• **PASSAGE TO READ**:
--------------------------------

Unfortunately R&R was also expanding in the suburbs, and decided for the suburban option in the early 2000's, vacating their Ludlow campus and selling the property to the school board.

 

Before Reynolds and Reynolds

 

Between, say, 1989 and 1994 this group of buildings was some of the last of old-school downtown. The Wurlitzer Building had Marx dancewear and a photography studio/gallery that specialized in dance photography. Marx eventually relocated to Washington Township. Upstairs was a big dance studio. The corner was a downtown drugstore. But not any old drugstore. This one sold things like dream books and voodoo-esque potions as well as the usual drugstore things.

 

Then, around the corner to the right (across the street from the Spaghouse) was Changes gay bar, which has the distinction of being the fist Dayton gay bar visited by yer humble host. In the 1970s(?) the space was a live music place that I've been told was a precursor to Canal Street Tavern. Then two drag queens took over and wanted to turn it into a drag show bar, but were stymied by the Lutheran church on the corner.

 

Finally the place became Changes, a sort of street-queen bar in the spirit of 5th Streets' skid row past. Yet it wasn't really that divey. It had a postage stamp sized stage and dance floor and the most pathetic light system you ever saw (yes, it had a glitter ball). There was big skylight at the rear, under which one could get enough light to read the San Fran Sunday paper one just bought at Wilkies, before crossing the street for dinner at the Spaghouse.

--------------------------------

• **CHECK YOUR UNDERSTANDING**:
1) Reproduce the passage about downtown Dayton, starting with "Then, around the" and going on through "on the corner.", with "Lutheran church" swapped for "neighboring church".
2) Proceed with the passage about downtown Dayton, continuing it from the point at which it stops.

• **MATERIAL SUPPLIED**:

--------------------------------

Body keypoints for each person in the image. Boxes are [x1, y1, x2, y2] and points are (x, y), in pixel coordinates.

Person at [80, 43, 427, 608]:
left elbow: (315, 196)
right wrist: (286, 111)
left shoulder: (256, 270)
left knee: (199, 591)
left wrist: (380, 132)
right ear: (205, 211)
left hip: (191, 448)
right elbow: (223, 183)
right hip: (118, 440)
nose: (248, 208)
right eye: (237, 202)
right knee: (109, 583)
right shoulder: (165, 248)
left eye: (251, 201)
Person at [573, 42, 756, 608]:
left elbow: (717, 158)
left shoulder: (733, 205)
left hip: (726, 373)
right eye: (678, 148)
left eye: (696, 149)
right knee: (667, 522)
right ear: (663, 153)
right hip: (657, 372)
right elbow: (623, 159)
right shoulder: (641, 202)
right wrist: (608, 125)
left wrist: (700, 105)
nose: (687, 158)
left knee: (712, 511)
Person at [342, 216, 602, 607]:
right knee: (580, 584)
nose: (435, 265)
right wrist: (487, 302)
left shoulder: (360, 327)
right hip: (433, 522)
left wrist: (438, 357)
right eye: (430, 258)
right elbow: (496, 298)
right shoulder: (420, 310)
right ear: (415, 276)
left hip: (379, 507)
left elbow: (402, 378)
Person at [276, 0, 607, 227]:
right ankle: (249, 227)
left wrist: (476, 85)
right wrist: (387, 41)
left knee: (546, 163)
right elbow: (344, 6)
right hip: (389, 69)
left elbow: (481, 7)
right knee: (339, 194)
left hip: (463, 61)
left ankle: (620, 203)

--------------------------------

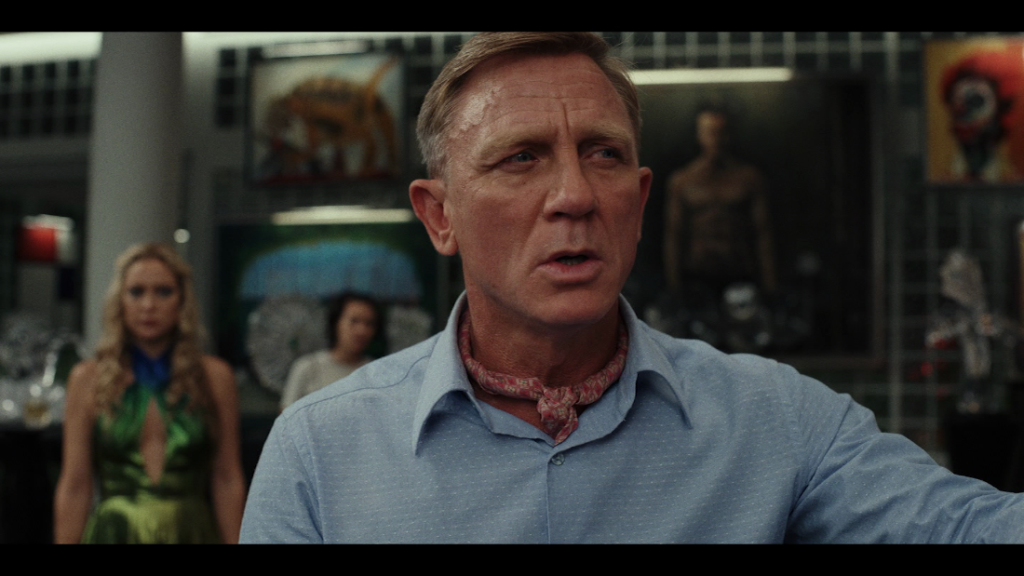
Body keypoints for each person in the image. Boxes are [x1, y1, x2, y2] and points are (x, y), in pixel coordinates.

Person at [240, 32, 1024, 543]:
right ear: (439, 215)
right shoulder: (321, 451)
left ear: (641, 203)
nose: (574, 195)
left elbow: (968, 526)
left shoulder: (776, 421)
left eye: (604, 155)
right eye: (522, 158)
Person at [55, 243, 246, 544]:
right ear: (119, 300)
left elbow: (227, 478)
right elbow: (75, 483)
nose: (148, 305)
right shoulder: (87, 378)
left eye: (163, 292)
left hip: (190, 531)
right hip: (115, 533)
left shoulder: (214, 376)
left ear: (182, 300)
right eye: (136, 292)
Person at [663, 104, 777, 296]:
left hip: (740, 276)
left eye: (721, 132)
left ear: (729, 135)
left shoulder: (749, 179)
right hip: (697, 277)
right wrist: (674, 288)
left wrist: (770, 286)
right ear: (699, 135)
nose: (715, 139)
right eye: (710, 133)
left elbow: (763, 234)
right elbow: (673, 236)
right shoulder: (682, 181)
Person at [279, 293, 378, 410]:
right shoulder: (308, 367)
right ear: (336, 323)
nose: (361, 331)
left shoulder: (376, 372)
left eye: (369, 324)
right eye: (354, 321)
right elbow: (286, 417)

--------------------------------

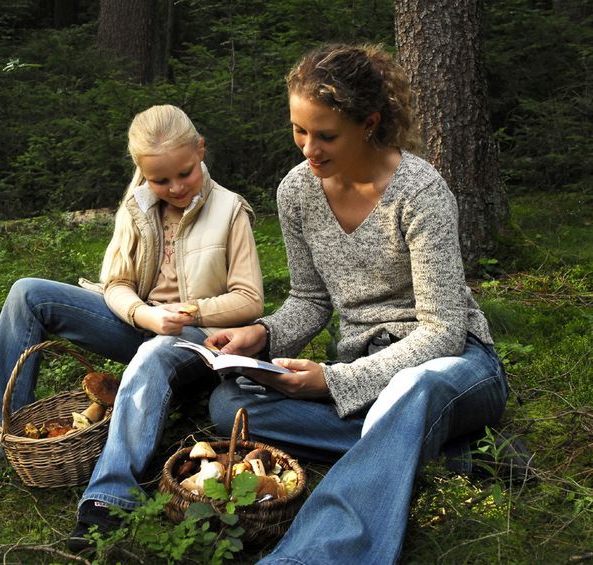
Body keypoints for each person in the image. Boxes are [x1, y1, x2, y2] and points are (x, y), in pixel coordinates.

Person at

--------------------------------

• **YOUR RESPONSES**:
1)
Then, around the corner to the right (across the street from the Spaghouse) was Changes gay bar, which has the distinction of being the fist Dayton gay bar visited by yer humble host. In the 1970s(?) the space was a live music place that I've been told was a precursor to Canal Street Tavern. Then two drag queens took over and wanted to turn it into a drag show bar, but were stymied by the neighboring church on the corner.

2)
 

Changes had more than a clientele relationship with the Spaghetti Warehouse across the street as some of the wait staff also tended bar and did drag at Changes.

 

When R&R took over and closed the street level businesses Changes was partially relocated as the Wright Corner (east Third Street "Merchants Row"), physically relocated as parts of the old bar were actually taken out and reinstalled in the new space.

 

@@@@

 

Next, more rephotography finishing up Ludlow and moving on to Jefferson and Main.

 

 

Love these series!

"You don't just walk into a bar and mix it up by calling a girl fat" - buildingcincinnati speaking about new forumers

How sad

Excellent post.

Fantastic information.

 

I've never really bought in to the Terra Cotta District designation, but maybe we'll be calling it all the Arena District soon...

^^^ Amusing thought, Ink. It does make you wonder waht this new arena, if built, will do to the area.

 

Great Post, Jeffery!

oh man i was about to bust into tears until the last two saved the day!